第三篇 小白不能享受之家庭乐趣 上
话说白皖与京城出名的浪子兼金主,少年有为前途无量的玉藻前成亲后,各种事情都比最初想象的顺利。据说他们成亲的时候京城赌场开了赌局赌他们这段婚姻能够维持的时间,好像三年之上的赔率开到一赔十都没人买。光阴似箭日月如梭,两人的女儿已经满地跑来跑去,奶声奶气背诗歌的时候,别说离缘,玉藻前就连小妾都没有纳一个。

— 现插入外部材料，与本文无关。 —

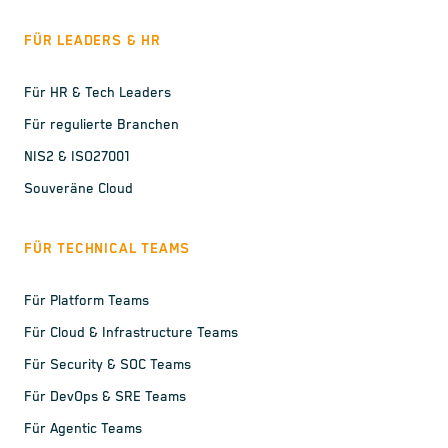
FÜR LEADERS & HR
Für HR & Tech Leaders
Für regulierte Branchen
NIS2 & ISO27001
Souveräne Cloud
FÜR TECHNICAL TEAMS
Für Platform Teams
Für Cloud & Infrastructure Teams
Für Security & SOC Teams
Für DevOps & SRE Teams
Für Agentic Teams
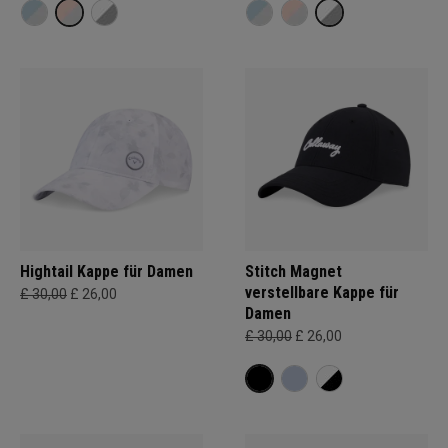
Hightail Kappe für Damen
Stitch Magnet
verstellbare Kappe für
£ 30,00
£ 26,00
Damen
£ 30,00
£ 26,00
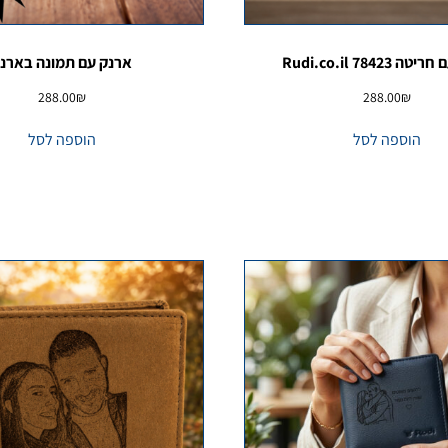
Rudi.co.il 78423
ארנק עם תמונה בארנ
288.00
₪
288.00
₪
הוספה לסל
הוספה לסל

然而时间没有十全十美的事,白皖在享受着足以让永宁城三分之一年轻男子嫉妒的幸福家庭生活的同时,也遗憾的发现有一些别人家司空见惯的家庭乐趣是他无福享受的。比如说--
其一:
话说玉藻前的官职是司刑,位在四阶。要说她进阶后晋升的速度一点都不慢,七八年就从七阶县官变成京官四阶,可一到了四阶就停住了,而且还粘在司刑这个职务上挪不了窝。所谓司刑,就是校对各地上报的案子的量刑是否合理合法。当然,上报到京城秋官的决不会是一顿板子,三天示众,最起码也要三千里流放。
任何工作做的时间长了都机械且无味,不过司刑官每天就是看各种案卷,时不时还能看到些让人唏嘘感慨甚至富有乐趣的。玉藻前是一个充分享受工作情趣的人,茶余饭后就拿案卷上的故事来消遣。她的听众么,在小女儿还没有长大到能够听血腥故事之前,就只有白皖一个了,何况这个夫婿当了多年鹤舞司寇,还能帮她解决疑难杂症。案子么,千奇百怪,人情世态尽在其中。
别的倒也算了,白皖最怕她八卦风月案。比如某男子早已出嫁,遇到某女子勾引,不安于室,勾搭成奸,到最后甚至谋杀亲妻等等。玉藻前便要评价:"你说说这种男人奇怪么,啊,比如这个某某,他妻子对他何等的好,要什么给什么,人品也不错,长得比那奸妇强百倍,他怎么就偏偏对奸妇死心塌地呢?你说说,这男人在想什么啊--难道就是图个新鲜?"
还有一类,某男子青春年少,被某女子勾搭或者明媒正娶与某女子成亲,男子死心塌地,可最后女子抛弃了他,于是寻死觅活,甚至一气之下杀人。玉藻前又要评论:"我就不明白这女人有什么好的?看案卷都叫人反胃,塌鼻梁,绿豆眼,还满脸雀斑。不要他那不是正好,干吗非要死心塌地的呢?你说说,这女人有什么好的?能有比我好么?还没有人为了我寻死觅活呢!"
换了别的人家的夫婿,这个时候就要半真半假丢一个白眼过去,然后含羞带嗔道:"我怎么知道呢?我这辈子就只有夫人一个女人,我哪知道别的女人好不好。我心里也只有一个,哪知道那些水性杨花的怎么想......"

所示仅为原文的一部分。